Terri-Jean Bedford was among those testifying Wednesday to a Senate committee considering Bill C-36, the Conservative government's prostitution bill that was tabled after Ms. Bedford's Supreme Court case led to the existing laws being struck down. The bill aims to largely eliminate the sex trade by prosecuting the buyers of sex, though some provisions could still lead to sex workers being prosecuted.

(What will be Canada's new prostitution laws? Read The Globe's easy explanation)

Ms. Bedford's testimony was occasionally combative – she urged senators to "be quiet" and to "ask me something important" while tapping a riding crop against her palm. She said many "pillars of the community – often business leaders, professionals, politicians" hire sex workers, and later threatened to reveal information implicating some of them.

"If this law passes, I'm going to make you guys forget Mike Duffy," she said, referring to the suspended senator whose expense scandal has swirled in Ottawa for the past year. "Because I have more information and more proof on politicians in this country than you can shake a stick at. I promise."

Conservative Senator Bob Runciman, the committee chair, later warned Ms. Bedford that she was out of time. She asked for more time as she searched her documents to find the cost of her legal fight, answering a question from a Liberal senator. Mr. Runciman threatened to kick her out if she kept speaking out of turn. She pressed ahead and announced her legal fight cost $500,000. Mr. Runciman tapped his gavel on the table, adjourned the meeting and Ms.
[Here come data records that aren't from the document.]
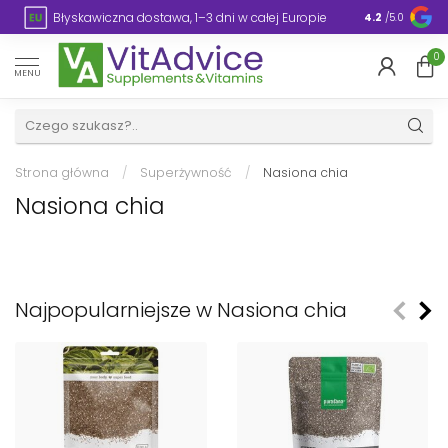
Błyskawiczna dostawa, 1–3 dni w całej Europie
Opakowanie
4.2
/5.0
0
MENU
Strona główna
/
Superżywność
/
Nasiona chia
Nasiona chia
Najpopularniejsze w Nasiona chia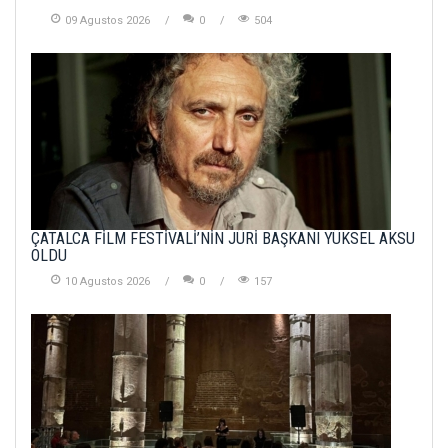
09 Agustos 2026
0
504
ÇATALCA FİLM FESTİVALİ’NİN JÜRİ BAŞKANI YÜKSEL AKSU
OLDU
10 Agustos 2026
0
157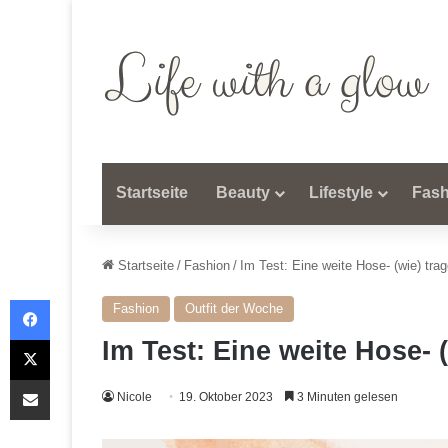
Startseite
Beauty
Lifestyle
Fash
Startseite
/
Fashion
/
Im Test: Eine weite Hose- (wie) trag
Facebook
Fashion
Outfit der Woche
X
Im Test: Eine weite Hose- (
Teile per E-Mail
Nicole
19. Oktober 2023
3 Minuten gelesen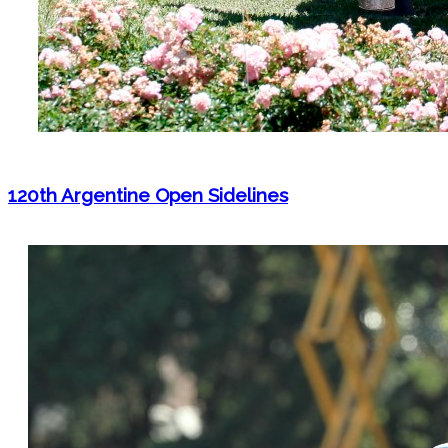
120th Argentine Open Sidelines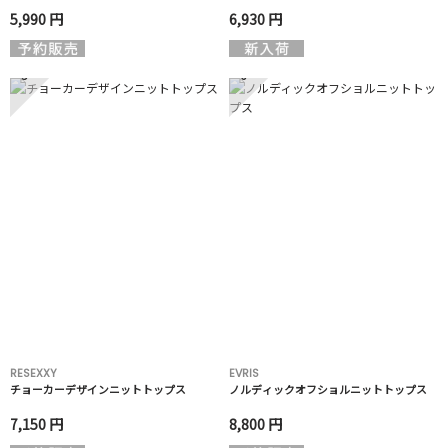
5,990 円
6,930 円
5
6
RESEXXY
EVRIS
チョーカーデザインニットトップス
ノルディックオフショルニットトップス
7,150 円
8,800 円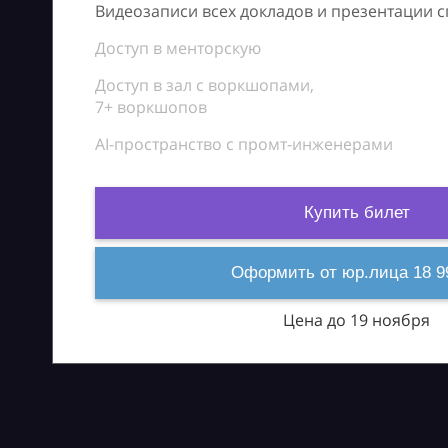
Видеозаписи всех докладов и презентации 
Доступ в менторскую
Доступ в зал с воркшопами,
7+ воркшопов
AI-пространство с промт-инженерами
Купить билет
Оформить от юр.лица 18 9
Цена до 19 ноября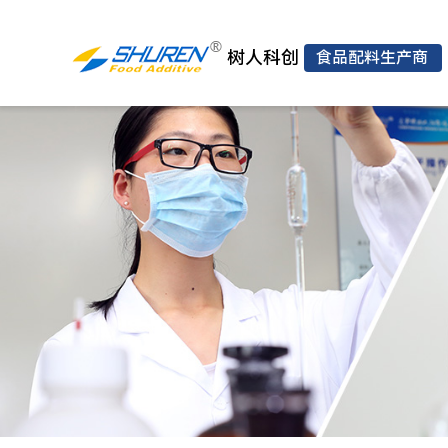
树人科创
食品配料生产商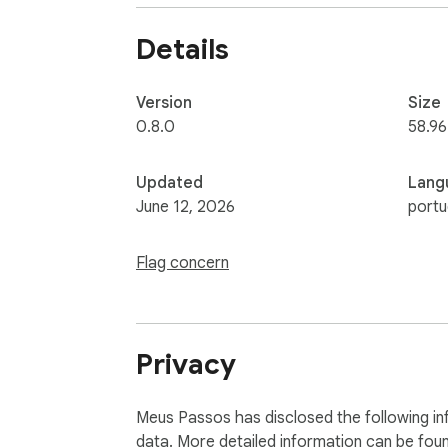
5. Compartilhe via link público ou exporte

Details
▸ RECURSOS

• Captura inteligente de cliques, formulário
• Highlights visuais sobre o elemento clicad
Version
Size
• Geração automática de texto explicativo v
0.8.0
58.96
• Preview antes de enviar, com opção de d
• Compartilhamento por link, sem login para 
Updated
Lang
• Organização por departamentos e tags

June 12, 2026
portu
▸ PRIVACIDADE

Flag concern
Suas gravações ficam na sua conta. Nada é
Privacy
Meus Passos has disclosed the following in
data. More detailed information can be fou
Bedford was escorted out.

Outside, she declined to elaborate on her threat to disclose clients of sex workers. "I'm just going to leave it at that for now, but if this bill passes, you're going to find out a lot more than that," she told reporters. Asked if current parliamentarians were using sex workers, she replied: "What do you think? I'm going to stop answering stupid questions."

Ms. Bedford's threat comes two months after a National Post report that Ottawa sex workers, opposed to the bill, were compiling a list of MPs who use their services. An Ottawa sex worker group called POWER (Prostitutes of Ottawa-Gatineau Work, Educate and Resist) later denied that, saying releasing a list would be career suicide.

Ms. Bedford also said she has spoken with Ontario Premier Kathleen Wynne about asking prosecutors not to enforce the law, if passed, but declined to say what Ms. Wynne pledged.

In her testimony, Ms. Bedford told senators that consenting adults should be free to exchange money for sex, and urged senators to reject the bill. She was among roughly 17 people who testified Wednesday.

The government has signalled it intends to pass C-36 by December, when the current laws will expire under last year's Supreme Court decision.